4 of 184 comments (clear)

  1. Re:How stupid they think hackers are? by The+MAZZTer · · Score: 5, Interesting

    Game hacks are different from hacking a device where you DON'T already have root access. Typically with game hacks you are tweaking the existing behavior of an app and you have full write access to its memory to do so. With hacking a device or app you DON'T have this access, you need to get creative and exploit bugs in the app to write to memory you wouldn't normally be able to.

    One example of an attack ASLR may be effective against is a stack smash. Without ASLR, if I run a program in a specific way and say, load a data file of my choosing, I may be able to assume it will get loaded into the same place in memory every time. So I can record that address, and then I can use a buffer overflow attack (perhaps using a field loaded from the same data file) to write to my stack and place the address on there. The OS then thinks my data file should be run next as code and then I can do whatever I want with the permissions of the current app.

    With ASLR the location of my data file may change each run, so I can no longer hardcode an address, so now I either have to find some way to get code in a place in memory that doesn't move or find some other avenue of attack and give up on the stack smash.

    (I don't do this sort of stuff so I might have gotten some details wrong but I think that's the gist of it.)

  2. Re:How stupid they think hackers are? by The+MAZZTer · · Score: 5, Informative

    One more thing: the fallacy you've accidentally found yourself in, where you're comparing hacking while already having root access to hacking a device where you have minimal access (with the goal of getting root access) is rather common.
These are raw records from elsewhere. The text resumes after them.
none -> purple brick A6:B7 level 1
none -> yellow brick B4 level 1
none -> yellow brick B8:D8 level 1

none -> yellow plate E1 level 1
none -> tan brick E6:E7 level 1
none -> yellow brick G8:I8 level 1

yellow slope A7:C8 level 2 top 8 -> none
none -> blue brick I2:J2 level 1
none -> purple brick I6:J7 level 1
  3. Re:How stupid they think hackers are? by Anonymous Coward · · Score: 5, Informative

    > Windows - or it's compilers - have always had data and code location randomization

    False. ASLR was added in Windows Vista

    > One popular method of establishing this is to rely on fingerprints.

    Unapplicable to ASLR.

    > Google is adding something that other OSes have had for decades and making a huge noise about it

    False. a) Most OSes got it in late 2000's, b) ASLR is in Android since ICS and it's just a tick in feature list, not "huge noise"
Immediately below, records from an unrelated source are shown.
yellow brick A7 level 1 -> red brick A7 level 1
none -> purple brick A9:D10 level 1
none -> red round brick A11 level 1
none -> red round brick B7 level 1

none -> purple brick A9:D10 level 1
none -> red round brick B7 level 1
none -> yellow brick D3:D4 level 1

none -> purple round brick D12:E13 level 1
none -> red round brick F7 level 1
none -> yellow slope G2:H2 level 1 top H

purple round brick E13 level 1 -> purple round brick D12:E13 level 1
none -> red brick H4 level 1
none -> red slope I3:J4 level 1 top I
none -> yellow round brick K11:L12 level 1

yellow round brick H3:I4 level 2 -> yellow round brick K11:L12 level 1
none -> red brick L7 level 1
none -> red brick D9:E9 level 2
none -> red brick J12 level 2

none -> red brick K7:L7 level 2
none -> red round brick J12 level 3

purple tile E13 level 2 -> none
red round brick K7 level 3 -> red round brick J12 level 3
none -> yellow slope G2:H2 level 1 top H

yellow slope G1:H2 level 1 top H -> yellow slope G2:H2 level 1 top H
    Fresh account, single post, praising Windows and bashing Google in the same minute as article with a huge lacking in facts department. Yup, it's another sockpuppet troll. Hope the idiots modding you up get their due from metamods.

  4. Re:How stupid they think hackers are? by Anonymous Coward · · Score: 5, Informative

    Bullet-proof vests are security through obscurity! They're not going to stop the attack, it just means etc.
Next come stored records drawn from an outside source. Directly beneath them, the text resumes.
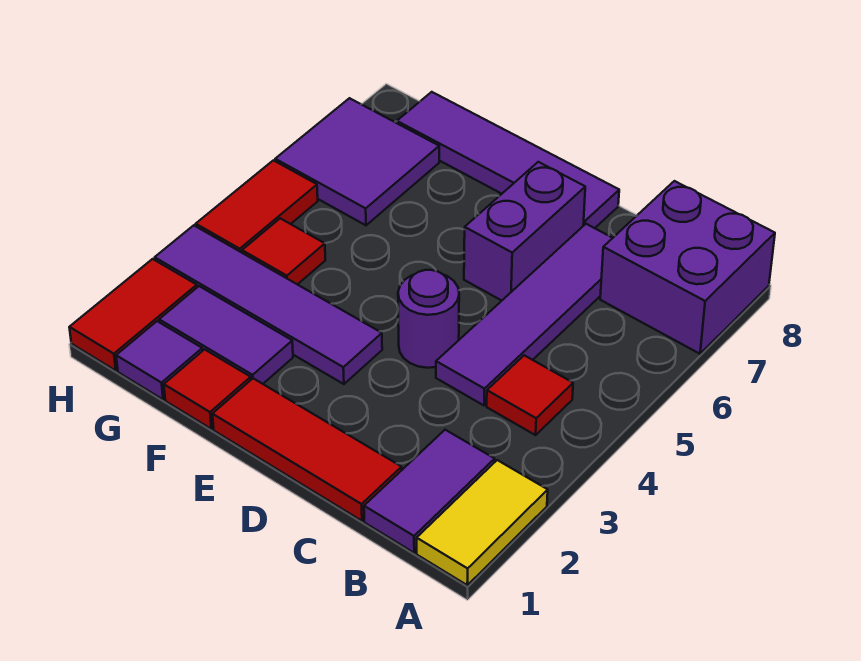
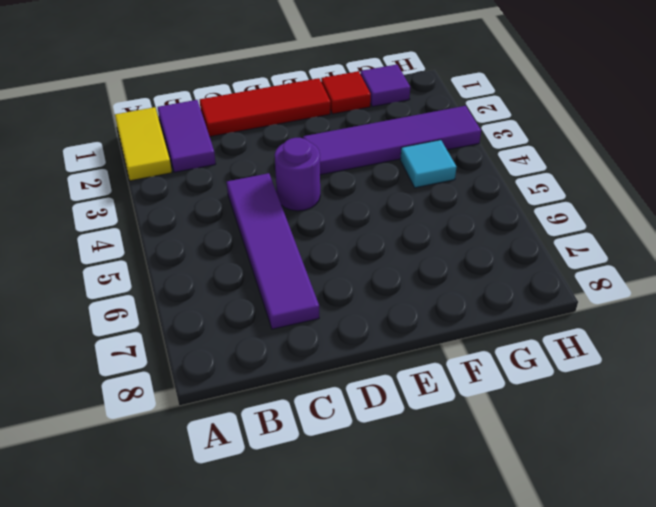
cyan tile G4 level 1 -> red tile G4 level 1
none -> purple brick A7:B8 level 1
none -> red tile B4 level 1
none -> purple brick D6:D7 level 1

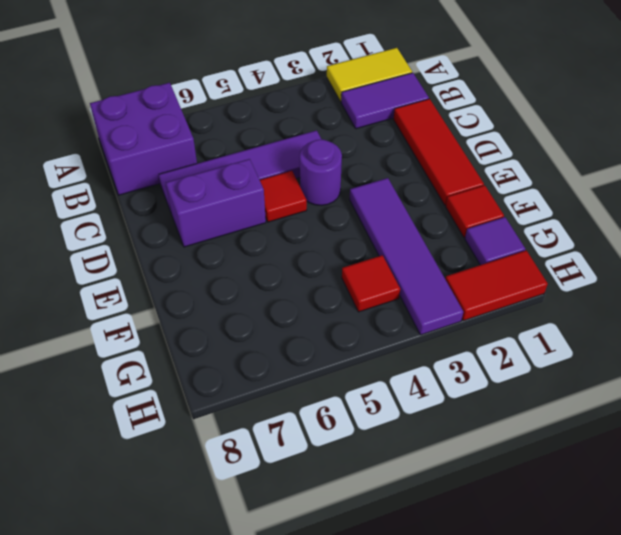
red tile D5 level 1 -> red tile B4 level 1
none -> purple tile D8:G8 level 1
none -> purple tile F2:G2 level 1
none -> purple tile G6:H7 level 1

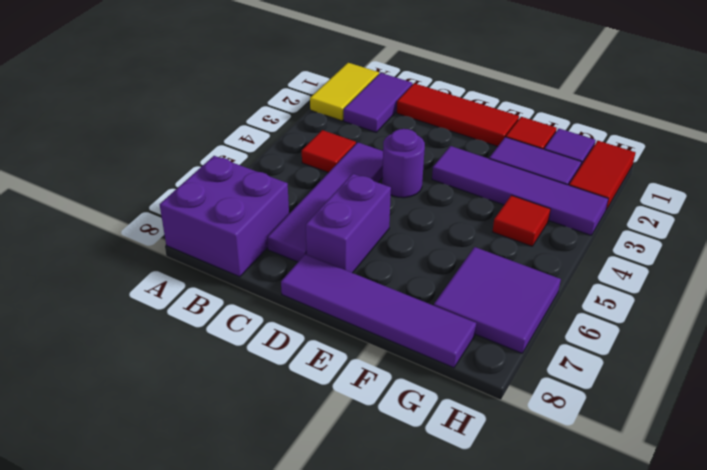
none -> red tile H4:H5 level 1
    The point of ASLR is that shitty code that got pwned by buffer overflow 100 times out of 100 now will be pwned one time out of (pow(8, sizeof(void*))/RANDOMIZATION_STEP).

    If randomization can place it at any 4k page in 32 bit space, you get 1/1048576 probability malicious code works. With 16 bit steps for ASLR, you get 1/65536. Sure can be bruteforced, but that's not very applicable to client applications, especially considering the app will most likely crash every time you guess wrong.